TO DO: Rewrite as a Markdown table with the columns "No." and "Text" the lines starting with the line that contains "You can choose" and going on through the line that contains "### Minimum (Proof-of-Concept)". Number each line, skip blank lines, and leave the pictures out of the answer.

(Stored rows from a collection)
····················
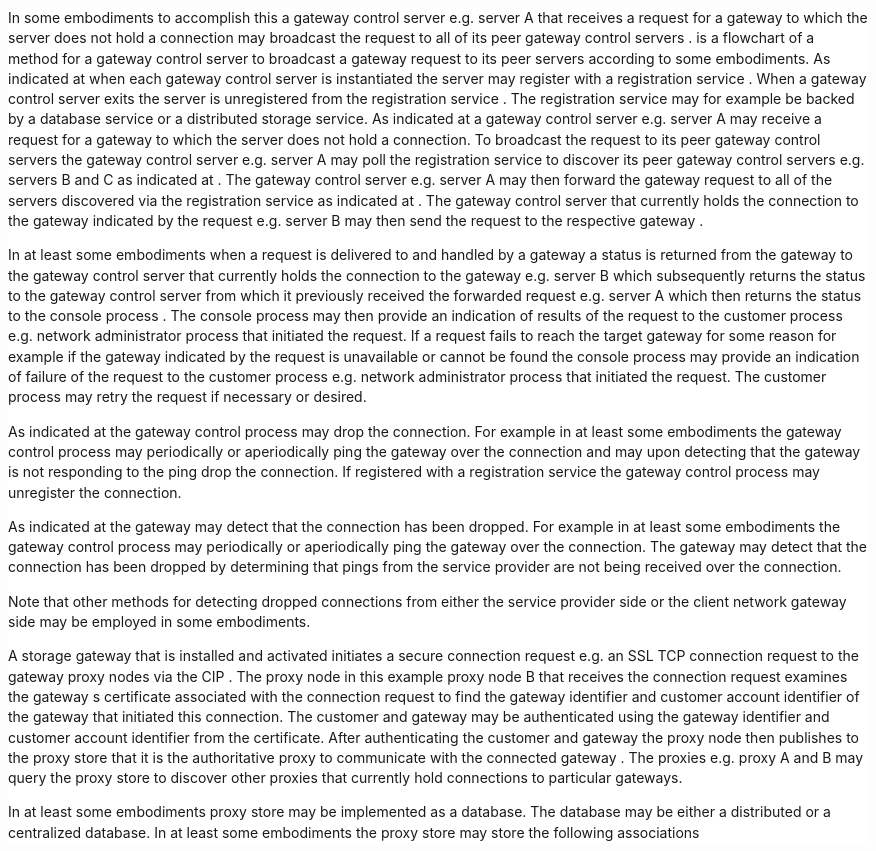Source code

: In some embodiments to accomplish this a gateway control server e.g. server A that receives a request for a gateway to which the server does not hold a connection may broadcast the request to all of its peer gateway control servers . is a flowchart of a method for a gateway control server to broadcast a gateway request to its peer servers according to some embodiments. As indicated at when each gateway control server is instantiated the server may register with a registration service . When a gateway control server exits the server is unregistered from the registration service . The registration service may for example be backed by a database service or a distributed storage service. As indicated at a gateway control server e.g. server A may receive a request for a gateway to which the server does not hold a connection. To broadcast the request to its peer gateway control servers the gateway control server e.g. server A may poll the registration service to discover its peer gateway control servers e.g. servers B and C as indicated at . The gateway control server e.g. server A may then forward the gateway request to all of the servers discovered via the registration service as indicated at . The gateway control server that currently holds the connection to the gateway indicated by the request e.g. server B may then send the request to the respective gateway .

In at least some embodiments when a request is delivered to and handled by a gateway a status is returned from the gateway to the gateway control server that currently holds the connection to the gateway e.g. server B which subsequently returns the status to the gateway control server from which it previously received the forwarded request e.g. server A which then returns the status to the console process . The console process may then provide an indication of results of the request to the customer process e.g. network administrator process that initiated the request. If a request fails to reach the target gateway for some reason for example if the gateway indicated by the request is unavailable or cannot be found the console process may provide an indication of failure of the request to the customer process e.g. network administrator process that initiated the request. The customer process may retry the request if necessary or desired.

As indicated at the gateway control process may drop the connection. For example in at least some embodiments the gateway control process may periodically or aperiodically ping the gateway over the connection and may upon detecting that the gateway is not responding to the ping drop the connection. If registered with a registration service the gateway control process may unregister the connection.

As indicated at the gateway may detect that the connection has been dropped. For example in at least some embodiments the gateway control process may periodically or aperiodically ping the gateway over the connection. The gateway may detect that the connection has been dropped by determining that pings from the service provider are not being received over the connection.

Note that other methods for detecting dropped connections from either the service provider side or the client network gateway side may be employed in some embodiments.

A storage gateway that is installed and activated initiates a secure connection request e.g. an SSL TCP connection request to the gateway proxy nodes via the CIP . The proxy node in this example proxy node B that receives the connection request examines the gateway s certificate associated with the connection request to find the gateway identifier and customer account identifier of the gateway that initiated this connection. The customer and gateway may be authenticated using the gateway identifier and customer account identifier from the certificate. After authenticating the customer and gateway the proxy node then publishes to the proxy store that it is the authoritative proxy to communicate with the connected gateway . The proxies e.g. proxy A and B may query the proxy store to discover other proxies that currently hold connections to particular gateways.

In at least some embodiments proxy store may be implemented as a database. The database may be either a distributed or a centralized database. In at least some embodiments the proxy store may store the following associations 
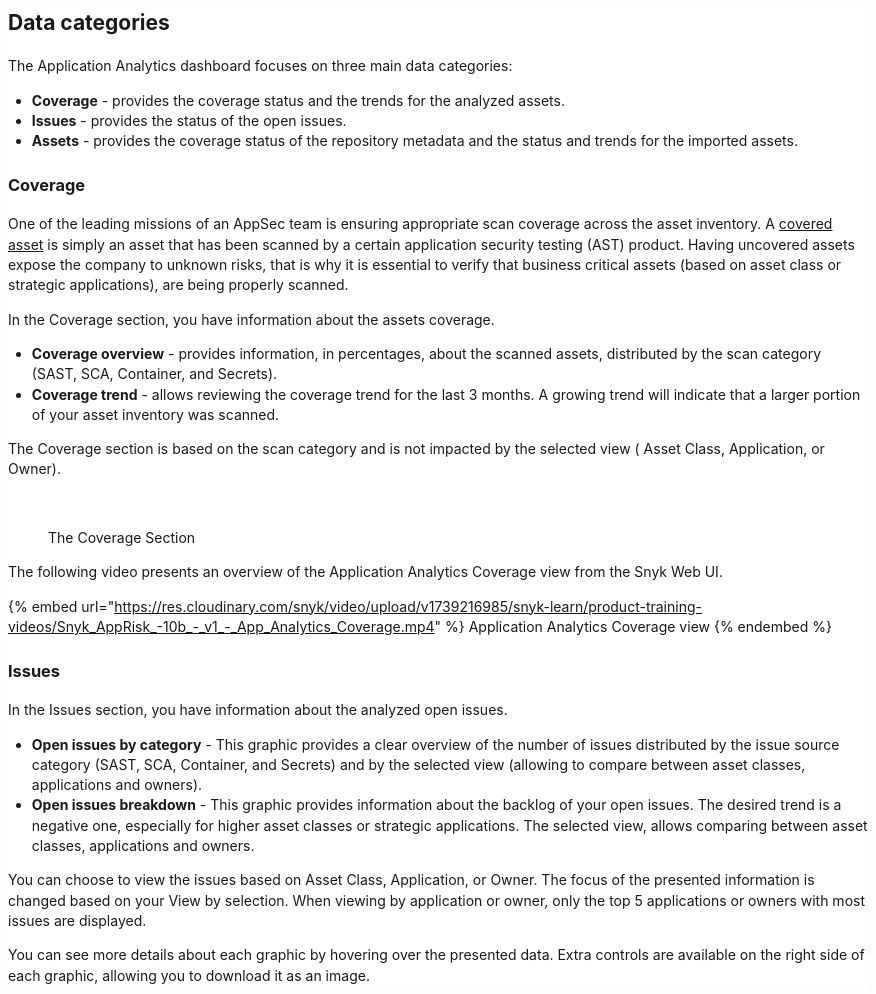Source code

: ## Data categories <a href="#data-categories" id="data-categories"></a>

The Application Analytics dashboard focuses on three main data categories:

* **Coverage** - provides the coverage status and the trends for the analyzed assets.
* **Issues** - provides the status of the open issues.
* **Assets** - provides the coverage status of the repository metadata and the status and trends for the imported assets.

### Coverage

One of the leading missions of an AppSec team is ensuring appropriate scan coverage across the asset inventory. A [covered asset](../../getting-started/glossary.md#coverage-snyk-apprisk) is simply an asset that has been scanned by a certain application security testing (AST) product. Having uncovered assets expose the company to unknown risks, that is why it is essential to verify that business critical assets (based on asset class or strategic applications), are being properly scanned.

In the Coverage section, you have information about the assets coverage.&#x20;

* **Coverage overview** - provides information, in percentages, about the scanned assets, distributed by the scan category (SAST, SCA, Container, and Secrets).
* **Coverage trend** - allows reviewing the coverage trend for the last 3 months. A growing trend will indicate that a larger portion of your asset inventory was scanned.

The Coverage section is based on the scan category and is not impacted by the selected view ( Asset Class, Application, or Owner).

<figure><img src="../../.gitbook/assets/image (542).png" alt=""><figcaption><p>The Coverage Section</p></figcaption></figure>

The following video presents an overview of the Application Analytics Coverage view from the Snyk Web UI.

{% embed url="https://res.cloudinary.com/snyk/video/upload/v1739216985/snyk-learn/product-training-videos/Snyk_AppRisk_-10b_-_v1_-_App_Analytics_Coverage.mp4" %}
Application Analytics Coverage view
{% endembed %}

### Issues

In the Issues section, you have information about the analyzed open issues.

* **Open issues by category** - This graphic provides a clear overview of the number of issues distributed by the issue source category (SAST, SCA, Container, and Secrets) and by the selected view (allowing to compare between asset classes, applications and owners).
* **Open issues breakdown** - This graphic provides information about the backlog of your open issues. The desired trend is a negative one, especially for higher asset classes or strategic applications. The selected view, allows comparing between asset classes, applications and owners.

You can choose to view the issues based on Asset Class, Application, or Owner. The focus of the presented information is changed based on your View by selection. When viewing by application or owner, only the top 5 applications or owners with most issues are displayed.

You can see more details about each graphic by hovering over the presented data. Extra controls are available on the right side of each graphic, allowing you to download it as an image.
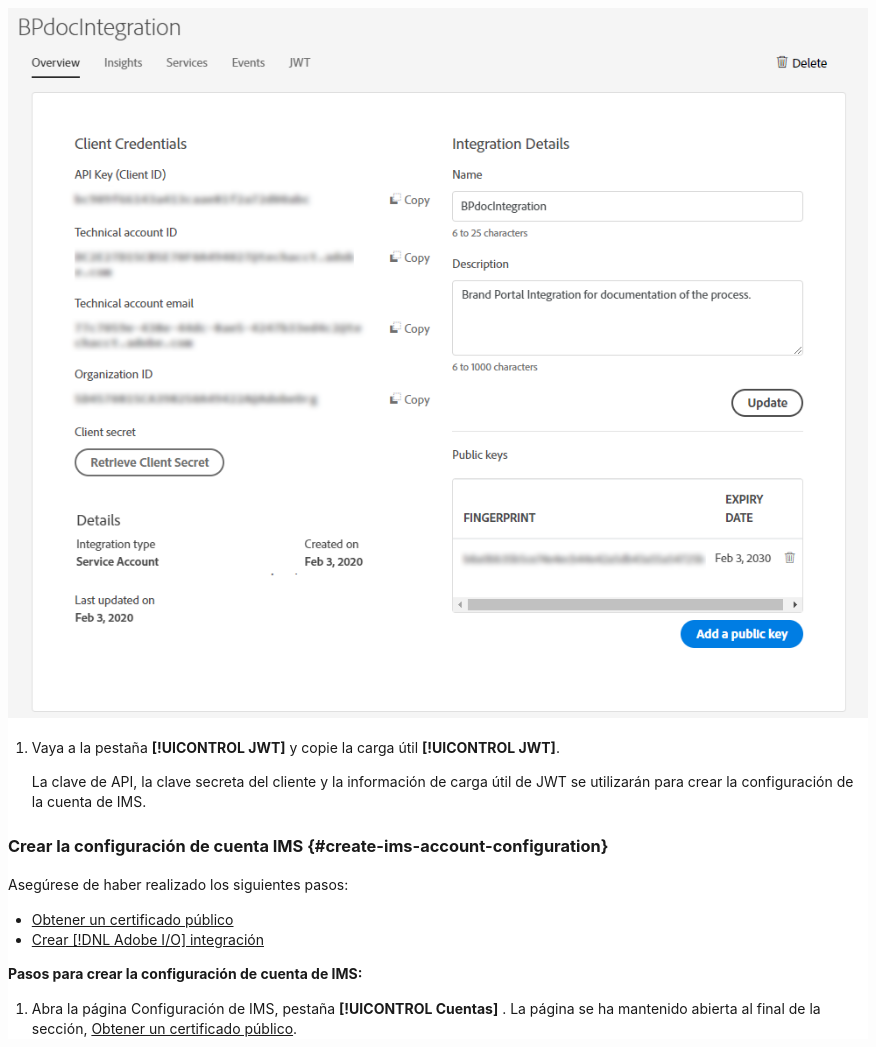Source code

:    ![Clave de API, Secreto del cliente e información de carga útil de una integración](assets/create-new-integration3.png)

1. Vaya a la pestaña **[!UICONTROL JWT]** y copie la carga útil **[!UICONTROL JWT]**.

   La clave de API, la clave secreta del cliente y la información de carga útil de JWT se utilizarán para crear la configuración de la cuenta de IMS.

### Crear la configuración de cuenta IMS {#create-ims-account-configuration}

Asegúrese de haber realizado los siguientes pasos:

* [Obtener un certificado público](#public-certificate)
* [Crear [!DNL Adobe I/O] integración](#createnewintegration)

**Pasos para crear la configuración de cuenta de IMS:**

1. Abra la página Configuración de IMS, pestaña **[!UICONTROL Cuentas]** . La página se ha mantenido abierta al final de la sección, [Obtener un certificado público](#public-certificate).
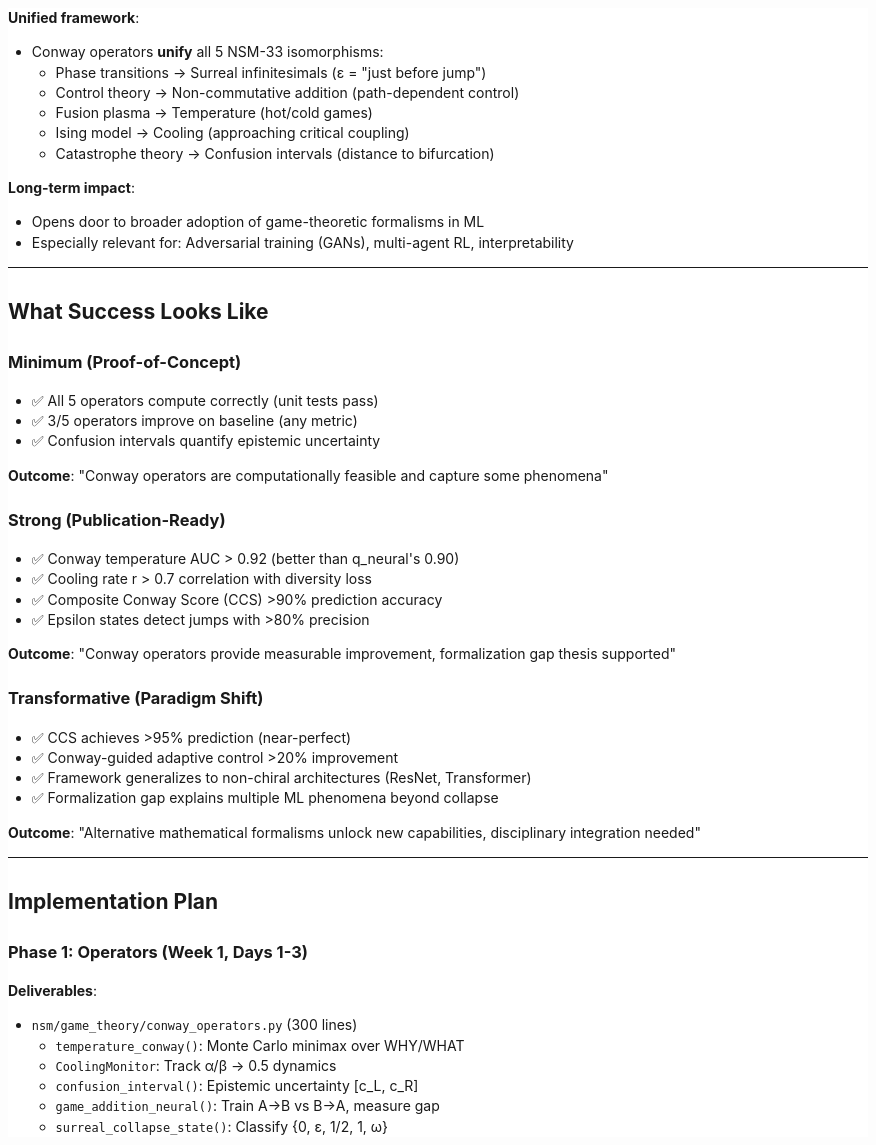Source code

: **Unified framework**:
- Conway operators **unify** all 5 NSM-33 isomorphisms:
  - Phase transitions → Surreal infinitesimals (ε = "just before jump")
  - Control theory → Non-commutative addition (path-dependent control)
  - Fusion plasma → Temperature (hot/cold games)
  - Ising model → Cooling (approaching critical coupling)
  - Catastrophe theory → Confusion intervals (distance to bifurcation)

**Long-term impact**:
- Opens door to broader adoption of game-theoretic formalisms in ML
- Especially relevant for: Adversarial training (GANs), multi-agent RL, interpretability

---

## What Success Looks Like

### Minimum (Proof-of-Concept)

- ✅ All 5 operators compute correctly (unit tests pass)
- ✅ 3/5 operators improve on baseline (any metric)
- ✅ Confusion intervals quantify epistemic uncertainty

**Outcome**: "Conway operators are computationally feasible and capture some phenomena"

### Strong (Publication-Ready)

- ✅ Conway temperature AUC > 0.92 (better than q_neural's 0.90)
- ✅ Cooling rate r > 0.7 correlation with diversity loss
- ✅ Composite Conway Score (CCS) >90% prediction accuracy
- ✅ Epsilon states detect jumps with >80% precision

**Outcome**: "Conway operators provide measurable improvement, formalization gap thesis supported"

### Transformative (Paradigm Shift)

- ✅ CCS achieves >95% prediction (near-perfect)
- ✅ Conway-guided adaptive control >20% improvement
- ✅ Framework generalizes to non-chiral architectures (ResNet, Transformer)
- ✅ Formalization gap explains multiple ML phenomena beyond collapse

**Outcome**: "Alternative mathematical formalisms unlock new capabilities, disciplinary integration needed"

---

## Implementation Plan

### Phase 1: Operators (Week 1, Days 1-3)

**Deliverables**:
- `nsm/game_theory/conway_operators.py` (300 lines)
  - `temperature_conway()`: Monte Carlo minimax over WHY/WHAT
  - `CoolingMonitor`: Track α/β → 0.5 dynamics
  - `confusion_interval()`: Epistemic uncertainty [c_L, c_R]
  - `game_addition_neural()`: Train A→B vs B→A, measure gap
  - `surreal_collapse_state()`: Classify {0, ε, 1/2, 1, ω}
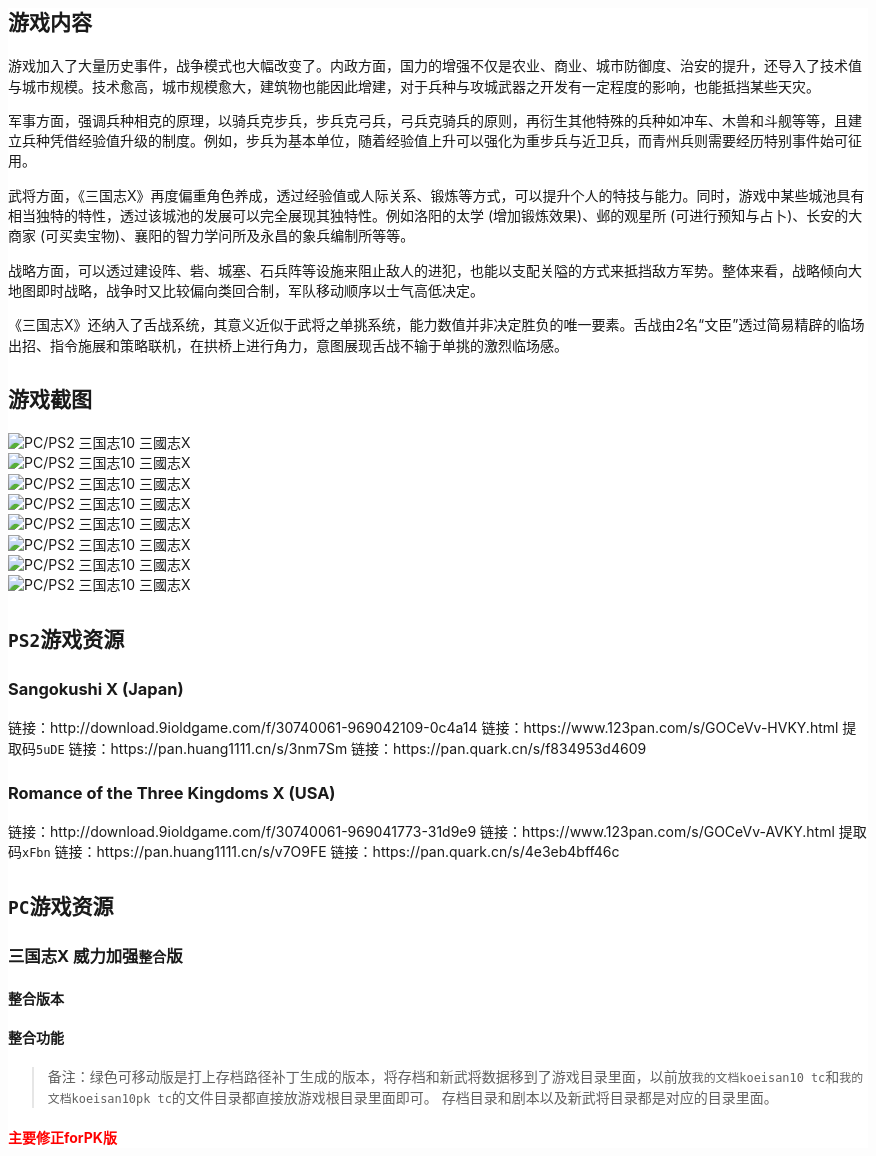 <h2>游戏内容</h2>
游戏加入了大量历史事件，战争模式也大幅改变了。内政方面，国力的增强不仅是农业、商业、城市防御度、治安的提升，还导入了技术值与城市规模。技术愈高，城市规模愈大，建筑物也能因此增建，对于兵种与攻城武器之开发有一定程度的影响，也能抵挡某些天灾。

<b></b>军事方面，强调兵种相克的原理，以骑兵克步兵，步兵克弓兵，弓兵克骑兵的原则，再衍生其他特殊的兵种如冲车、木兽和斗舰等等，且建立兵种凭借经验值升级的制度。例如，步兵为基本单位，随着经验值上升可以强化为重步兵与近卫兵，而青州兵则需要经历特别事件始可征用。

武将方面，《三国志X》再度偏重角色养成，透过经验值或人际关系、锻炼等方式，可以提升个人的特技与能力。同时，游戏中某些城池具有相当独特的特性，透过该城池的发展可以完全展现其独特性。例如洛阳的太学 (增加锻炼效果)、邺的观星所 (可进行预知与占卜)、长安的大商家 (可买卖宝物)、襄阳的智力学问所及永昌的象兵编制所等等。

战略方面，可以透过建设阵、砦、城塞、石兵阵等设施来阻止敌人的进犯，也能以支配关隘的方式来抵挡敌方军势。整体来看，战略倾向大地图即时战略，战争时又比较偏向类回合制，军队移动顺序以士气高低决定。

《三国志X》还纳入了舌战系统，其意义近似于武将之单挑系统，能力数值并非决定胜负的唯一要素。舌战由2名“文臣”透过简易精辟的临场出招、指令施展和策略联机，在拱桥上进行角力，意图展现舌战不输于单挑的激烈临场感。

<a name="ci_title1"></a>
<h2>游戏截图</h2>
<img style="display: block; margin-left: auto; margin-right: auto; width: 100%; height: auto;" title="三国志10 威力加强版 游戏截图" src="https://lad.sfcrom.cn/wp-content/uploads/2024/02/20240213_65cb4dcde3398.jpg" alt="PC/PS2 三国志10 三國志X" />
<img style="display: block; margin-left: auto; margin-right: auto; width: 100%; height: auto;" title="三国志10 威力加强版 游戏截图" src="https://lad.sfcrom.cn/wp-content/uploads/2024/02/20240213_65cb4dce4b380.jpg" alt="PC/PS2 三国志10 三國志X" />
<img style="display: block; margin-left: auto; margin-right: auto; width: 100%; height: auto;" title="三国志10 威力加强版 游戏截图" src="https://lad.sfcrom.cn/wp-content/uploads/2024/02/20240213_65cb4dceb633c.jpg" alt="PC/PS2 三国志10 三國志X" />
<img style="display: block; margin-left: auto; margin-right: auto; width: 100%; height: auto;" title="三国志10 威力加强版 游戏截图" src="https://lad.sfcrom.cn/wp-content/uploads/2024/02/20240213_65cb4dceeed99.jpg" alt="PC/PS2 三国志10 三國志X" />
<img style="display: block; margin-left: auto; margin-right: auto; width: 100%; height: auto;" title="三国志10 威力加强版 游戏截图" src="https://lad.sfcrom.cn/wp-content/uploads/2024/02/20240213_65cb4dcf5b30f.jpg" alt="PC/PS2 三国志10 三國志X" />
<img style="display: block; margin-left: auto; margin-right: auto; width: 100%; height: auto;" title="三国志10 威力加强版 游戏截图" src="https://lad.sfcrom.cn/wp-content/uploads/2024/02/20240213_65cb4dcfb5f4f.jpg" alt="PC/PS2 三国志10 三國志X" />
<img style="display: block; margin-left: auto; margin-right: auto; width: 100%; height: auto;" title="三国志10 威力加强版 游戏截图" src="https://lad.sfcrom.cn/wp-content/uploads/2024/02/20240213_65cb4dd0114f4.jpg" alt="PC/PS2 三国志10 三國志X" />
<img style="display: block; margin-left: auto; margin-right: auto; width: 100%; height: auto;" title="三国志10 威力加强版 游戏截图" src="https://lad.sfcrom.cn/wp-content/uploads/2024/02/20240213_65cb4dd06d3bc.jpg" alt="PC/PS2 三国志10 三國志X" />

<a name="ci_title2"></a>
<h2><code>PS2</code>游戏资源</h2>
<a name="ci_title3"></a>
<h3>Sangokushi X (Japan)</h3>
链接：http://download.9ioldgame.com/f/30740061-969042109-0c4a14
链接：https://www.123pan.com/s/GOCeVv-HVKY.html 提取码<code>5uDE</code>
链接：https://pan.huang1111.cn/s/3nm7Sm
链接：https://pan.quark.cn/s/f834953d4609

<a name="ci_title4"></a>
<h3>Romance of the Three Kingdoms X (USA)</h3>
链接：http://download.9ioldgame.com/f/30740061-969041773-31d9e9
链接：https://www.123pan.com/s/GOCeVv-AVKY.html 提取码<code>xFbn</code>
链接：https://pan.huang1111.cn/s/v7O9FE
链接：https://pan.quark.cn/s/4e3eb4bff46c

<a name="ci_title5"></a>
<h2><code>PC</code>游戏资源</h2>
<a name="ci_title6"></a>
<h3>三国志X 威力加强<code>整合</code>版</h3>
<a name="ci_title7"></a>
<h4>整合版本</h4>
<a name="ci_title8"></a>
<h4>整合功能</h4>
<blockquote>备注：绿色可移动版是打上存档路径补丁生成的版本，将存档和新武将数据移到了游戏目录里面，以前放<code>我的文档koeisan10 tc</code>和<code>我的文档koeisan10pk tc</code>的文件目录都直接放游戏根目录里面即可。
存档目录和剧本以及新武将目录都是对应的目录里面。</blockquote>
<a name="ci_title9"></a>
<h4><span style="color: #ff0000;">主要修正forPK版</span></h4>
<div>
····················
RESULT FOR THIS EXERCISE:
| No. | Text |
|---|---|
| 1 | You can choose to view the issues based on Asset Class, Application, or Owner. The focus of the presented information is changed based on your View by selection. When viewing by application or owner, only the top 5 applications or owners with most issues are displayed. |
| 2 | You can see more details about each graphic by hovering over the presented data. Extra controls are available on the right side of each graphic, allowing you to download it as an image. |
| 3 | Source code |
| 4 | :    ![Clave de API, Secreto del cliente e información de carga útil de una integración](assets/create-new-integration3.png) |
| 5 | 1. Vaya a la pestaña **[!UICONTROL JWT]** y copie la carga útil **[!UICONTROL JWT]**. |
| 6 |    La clave de API, la clave secreta del cliente y la información de carga útil de JWT se utilizarán para crear la configuración de la cuenta de IMS. |
| 7 | ### Crear la configuración de cuenta IMS {#create-ims-account-configuration} |
| 8 | Asegúrese de haber realizado los siguientes pasos: |
| 9 | * [Obtener un certificado público](#public-certificate) |
| 10 | * [Crear [!DNL Adobe I/O] integración](#createnewintegration) |
| 11 | **Pasos para crear la configuración de cuenta de IMS:** |
| 12 | 1. Abra la página Configuración de IMS, pestaña **[!UICONTROL Cuentas]** . La página se ha mantenido abierta al final de la sección, [Obtener un certificado público](#public-certificate). |
| 13 | Source code |
| 14 | : **Unified framework**: |
| 15 | - Conway operators **unify** all 5 NSM-33 isomorphisms: |
| 16 |   - Phase transitions → Surreal infinitesimals (ε = "just before jump") |
| 17 |   - Control theory → Non-commutative addition (path-dependent control) |
| 18 |   - Fusion plasma → Temperature (hot/cold games) |
| 19 |   - Ising model → Cooling (approaching critical coupling) |
| 20 |   - Catastrophe theory → Confusion intervals (distance to bifurcation) |
| 21 | **Long-term impact**: |
| 22 | - Opens door to broader adoption of game-theoretic formalisms in ML |
| 23 | - Especially relevant for: Adversarial training (GANs), multi-agent RL, interpretability |
| 24 | --- |
| 25 | ## What Success Looks Like |
| 26 | ### Minimum (Proof-of-Concept) |